I needed a library which could stem Hindi words written in roman script (transliterated), but could not find one.
My search took me to Lucene’s HindiStemmer, which in turn led me to the paper by Ananthakrishnan Ramanathan and Durgesh D Rao: A Lightweight Stemmer for Hindi [PDF]. It was a good initiation to how some simple rules could stem most Hindi words. The problem was, it was for words written in Devanagari script not Roman. So I decided to implement the logic for transliterated Hindi. After some refinement, I ended up a large subset of what the paper does, because I wanted to keep the implementation simple.
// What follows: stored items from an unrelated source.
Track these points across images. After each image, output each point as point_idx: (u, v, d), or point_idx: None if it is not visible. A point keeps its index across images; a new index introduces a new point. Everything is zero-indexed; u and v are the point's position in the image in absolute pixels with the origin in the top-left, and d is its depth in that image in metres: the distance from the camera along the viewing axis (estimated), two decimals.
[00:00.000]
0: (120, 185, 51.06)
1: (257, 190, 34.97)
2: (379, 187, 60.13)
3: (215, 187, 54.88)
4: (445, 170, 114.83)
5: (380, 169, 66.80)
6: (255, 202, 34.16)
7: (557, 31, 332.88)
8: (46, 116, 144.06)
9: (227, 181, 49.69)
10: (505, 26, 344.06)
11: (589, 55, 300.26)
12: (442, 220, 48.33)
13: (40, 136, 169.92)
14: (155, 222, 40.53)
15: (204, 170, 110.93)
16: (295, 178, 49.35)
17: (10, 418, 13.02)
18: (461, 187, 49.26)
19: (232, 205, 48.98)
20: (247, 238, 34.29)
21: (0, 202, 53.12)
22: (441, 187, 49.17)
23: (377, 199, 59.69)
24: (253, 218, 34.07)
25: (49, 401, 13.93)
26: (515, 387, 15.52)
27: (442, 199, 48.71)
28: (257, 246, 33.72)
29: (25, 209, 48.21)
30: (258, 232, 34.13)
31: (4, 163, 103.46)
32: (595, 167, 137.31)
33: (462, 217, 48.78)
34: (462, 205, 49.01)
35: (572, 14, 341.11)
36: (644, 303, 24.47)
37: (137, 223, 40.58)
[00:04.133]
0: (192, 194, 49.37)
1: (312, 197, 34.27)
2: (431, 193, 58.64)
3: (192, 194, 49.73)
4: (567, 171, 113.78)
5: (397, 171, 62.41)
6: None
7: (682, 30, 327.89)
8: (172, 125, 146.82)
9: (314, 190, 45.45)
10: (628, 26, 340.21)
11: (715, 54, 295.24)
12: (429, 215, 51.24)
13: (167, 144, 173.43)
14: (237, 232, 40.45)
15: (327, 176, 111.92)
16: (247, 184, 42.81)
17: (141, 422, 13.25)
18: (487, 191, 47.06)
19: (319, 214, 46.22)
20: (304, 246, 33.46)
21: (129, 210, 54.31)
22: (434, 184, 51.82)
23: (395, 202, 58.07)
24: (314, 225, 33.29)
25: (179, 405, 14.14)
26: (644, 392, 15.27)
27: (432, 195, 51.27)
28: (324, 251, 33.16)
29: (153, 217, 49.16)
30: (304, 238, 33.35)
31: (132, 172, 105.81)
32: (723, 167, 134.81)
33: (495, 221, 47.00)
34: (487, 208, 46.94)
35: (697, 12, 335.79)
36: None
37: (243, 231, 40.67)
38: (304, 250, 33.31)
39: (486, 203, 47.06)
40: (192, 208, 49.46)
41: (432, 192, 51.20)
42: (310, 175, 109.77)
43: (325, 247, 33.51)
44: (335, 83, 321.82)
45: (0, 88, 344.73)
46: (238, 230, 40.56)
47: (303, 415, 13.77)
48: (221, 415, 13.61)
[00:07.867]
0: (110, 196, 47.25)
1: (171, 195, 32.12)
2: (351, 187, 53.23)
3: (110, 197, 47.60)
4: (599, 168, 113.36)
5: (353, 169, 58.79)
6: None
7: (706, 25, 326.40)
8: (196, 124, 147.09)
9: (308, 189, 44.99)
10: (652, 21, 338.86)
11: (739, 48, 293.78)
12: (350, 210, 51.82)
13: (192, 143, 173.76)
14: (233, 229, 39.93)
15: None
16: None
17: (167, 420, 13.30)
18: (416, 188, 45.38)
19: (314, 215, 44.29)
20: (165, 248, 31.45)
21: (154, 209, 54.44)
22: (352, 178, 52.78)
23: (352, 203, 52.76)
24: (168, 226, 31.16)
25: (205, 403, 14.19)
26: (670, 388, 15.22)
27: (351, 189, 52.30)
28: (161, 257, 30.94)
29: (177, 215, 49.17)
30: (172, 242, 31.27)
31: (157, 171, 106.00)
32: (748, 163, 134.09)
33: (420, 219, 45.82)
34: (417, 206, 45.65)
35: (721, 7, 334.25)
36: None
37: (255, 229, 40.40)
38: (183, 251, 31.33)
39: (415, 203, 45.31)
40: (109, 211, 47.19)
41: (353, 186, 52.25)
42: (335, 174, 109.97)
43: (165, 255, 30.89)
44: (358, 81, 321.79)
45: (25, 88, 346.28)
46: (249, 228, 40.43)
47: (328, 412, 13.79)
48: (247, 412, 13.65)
At the end of a few hours work over a few days, I ended up with one line of code. (I will be paid almost nothing if I were being paid by KLOC written)
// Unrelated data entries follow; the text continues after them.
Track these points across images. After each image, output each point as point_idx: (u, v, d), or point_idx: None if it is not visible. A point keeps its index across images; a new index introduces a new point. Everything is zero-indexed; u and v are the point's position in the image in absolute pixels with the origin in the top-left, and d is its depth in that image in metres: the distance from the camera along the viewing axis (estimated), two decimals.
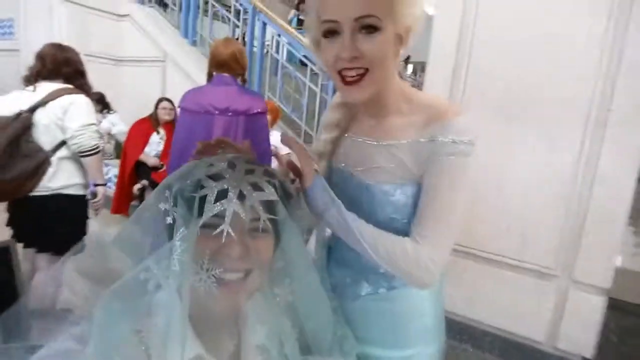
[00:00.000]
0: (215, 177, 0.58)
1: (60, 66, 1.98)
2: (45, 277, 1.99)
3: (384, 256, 0.69)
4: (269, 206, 0.60)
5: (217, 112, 1.96)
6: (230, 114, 1.96)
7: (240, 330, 0.66)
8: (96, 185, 2.12)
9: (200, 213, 0.56)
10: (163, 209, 0.59)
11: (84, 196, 2.08)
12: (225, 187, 0.57)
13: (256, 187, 0.59)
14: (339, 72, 0.69)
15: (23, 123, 1.84)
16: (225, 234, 0.55)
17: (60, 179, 1.95)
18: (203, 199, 0.56)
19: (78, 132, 1.93)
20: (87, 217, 2.12)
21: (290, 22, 6.50)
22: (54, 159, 1.92)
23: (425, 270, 0.69)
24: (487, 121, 2.02)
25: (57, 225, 1.95)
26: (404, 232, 0.72)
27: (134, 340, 0.54)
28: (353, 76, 0.68)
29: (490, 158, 2.02)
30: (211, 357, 0.59)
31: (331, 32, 0.68)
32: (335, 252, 0.89)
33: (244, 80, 2.14)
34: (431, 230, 0.70)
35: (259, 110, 2.05)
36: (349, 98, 0.73)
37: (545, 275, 1.95)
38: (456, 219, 0.72)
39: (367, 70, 0.68)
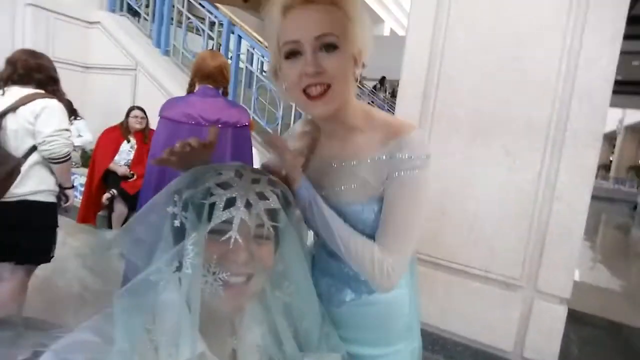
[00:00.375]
0: (223, 186, 0.61)
1: (32, 72, 1.93)
2: (8, 287, 1.90)
3: (354, 256, 0.76)
4: (272, 214, 0.63)
5: (207, 123, 1.94)
6: (220, 125, 1.96)
7: (237, 330, 0.67)
8: (65, 188, 2.07)
9: (209, 219, 0.58)
10: (171, 212, 0.61)
11: (53, 203, 2.01)
12: (234, 195, 0.60)
13: (261, 196, 0.62)
14: (304, 90, 0.73)
15: None
16: (233, 240, 0.58)
17: (27, 185, 1.88)
18: (212, 206, 0.59)
19: (51, 138, 1.87)
20: (56, 225, 2.03)
21: None
22: (24, 165, 1.85)
23: (387, 277, 0.76)
24: (455, 138, 2.13)
25: (21, 233, 1.87)
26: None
27: (146, 339, 0.56)
28: (318, 91, 0.72)
29: (457, 174, 2.12)
30: (213, 355, 0.60)
31: (293, 53, 0.72)
32: (319, 262, 0.92)
33: (225, 93, 2.15)
34: (393, 242, 0.76)
35: (246, 123, 2.06)
36: (315, 113, 0.76)
37: (511, 286, 2.05)
38: (415, 231, 0.79)
39: (329, 85, 0.72)
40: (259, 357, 0.66)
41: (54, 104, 1.92)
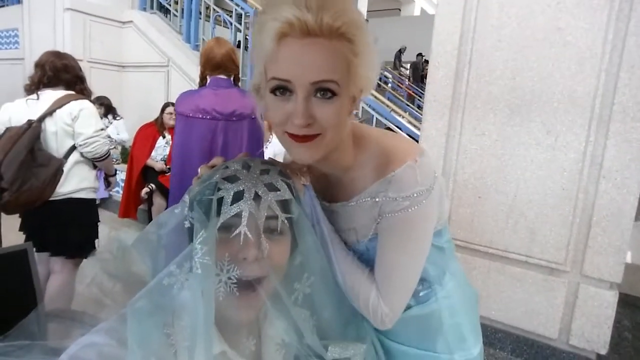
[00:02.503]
0: (230, 179, 0.59)
1: (59, 73, 2.00)
2: (60, 280, 2.03)
3: (350, 293, 0.71)
4: (284, 205, 0.60)
5: (221, 117, 1.93)
6: (234, 118, 1.95)
7: (260, 327, 0.67)
8: (109, 176, 2.22)
9: (218, 215, 0.57)
10: (181, 213, 0.60)
11: (94, 200, 2.12)
12: (241, 188, 0.58)
13: (271, 187, 0.60)
14: (287, 133, 0.62)
15: (35, 132, 1.87)
16: (242, 235, 0.55)
17: (70, 183, 1.98)
18: (220, 201, 0.57)
19: (92, 139, 1.97)
20: (97, 221, 2.15)
21: None
22: (66, 164, 1.95)
23: (380, 322, 0.71)
24: (491, 118, 2.03)
25: (69, 229, 1.99)
26: None
27: (166, 343, 0.56)
28: (304, 133, 0.61)
29: (494, 155, 2.03)
30: (234, 353, 0.60)
31: (281, 90, 0.59)
32: None
33: (237, 79, 2.10)
34: (386, 288, 0.70)
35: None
36: (298, 159, 0.64)
37: (554, 271, 1.95)
38: (411, 273, 0.72)
39: (319, 134, 0.61)
40: (284, 353, 0.65)
41: (88, 105, 2.01)
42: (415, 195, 0.66)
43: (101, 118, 3.91)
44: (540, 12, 1.89)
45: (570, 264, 1.91)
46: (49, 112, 1.91)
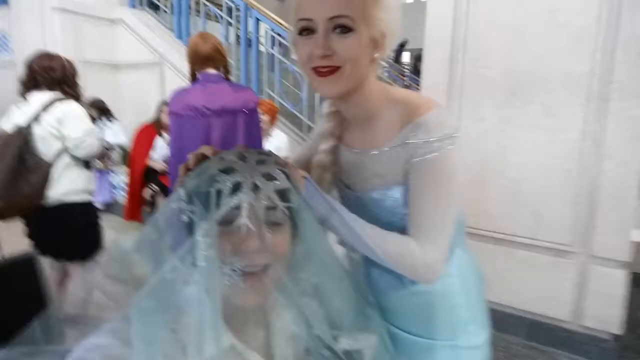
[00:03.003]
0: (227, 171, 0.58)
1: (42, 74, 1.95)
2: (72, 283, 2.03)
3: (392, 258, 0.71)
4: (283, 194, 0.60)
5: (211, 113, 1.88)
6: (225, 114, 1.91)
7: (269, 319, 0.66)
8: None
9: (217, 208, 0.56)
10: (177, 207, 0.58)
11: (88, 202, 2.08)
12: (239, 179, 0.57)
13: (269, 177, 0.59)
14: (313, 69, 0.70)
15: (24, 138, 1.85)
16: (243, 226, 0.55)
17: (62, 186, 1.94)
18: (218, 194, 0.56)
19: (82, 141, 1.93)
20: (95, 223, 2.11)
21: None
22: (56, 168, 1.92)
23: (432, 270, 0.72)
24: (488, 102, 2.02)
25: (63, 233, 1.96)
26: (403, 232, 0.74)
27: (172, 340, 0.55)
28: (325, 68, 0.69)
29: (494, 139, 2.02)
30: (243, 346, 0.59)
31: (307, 30, 0.69)
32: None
33: (227, 70, 2.06)
34: (428, 233, 0.72)
35: (253, 106, 2.01)
36: (323, 92, 0.73)
37: (562, 252, 1.94)
38: (448, 214, 0.74)
39: (339, 67, 0.68)
40: (294, 345, 0.65)
41: (73, 107, 1.95)
42: (443, 137, 0.70)
43: (94, 121, 3.87)
44: None
45: (577, 245, 1.91)
46: (35, 116, 1.87)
re.sub(r'(.{2,}?)([aeiougyn]+$)',r'\1', word)
For people who are regex challenged, the above regex, deletes all vowels along with g,y,n from the end of the word, but leaves at least a 2 character long stem, so that words like ‘aayenga’ do not completely vanish.
The above regex will stem the words as below:
Input word | Stemmed word |
---|---|
Dost_i_ | Dost |
Dost_on_ | Dost |
Bol_iye_ | Bol |
Bol_ungi_ | Bol |
Bol_a_ | Bol |
Ja_na_ | Ja |
Ja_enge_ | Ja |
What do you think? How could this be improved? What edge cases are not considered?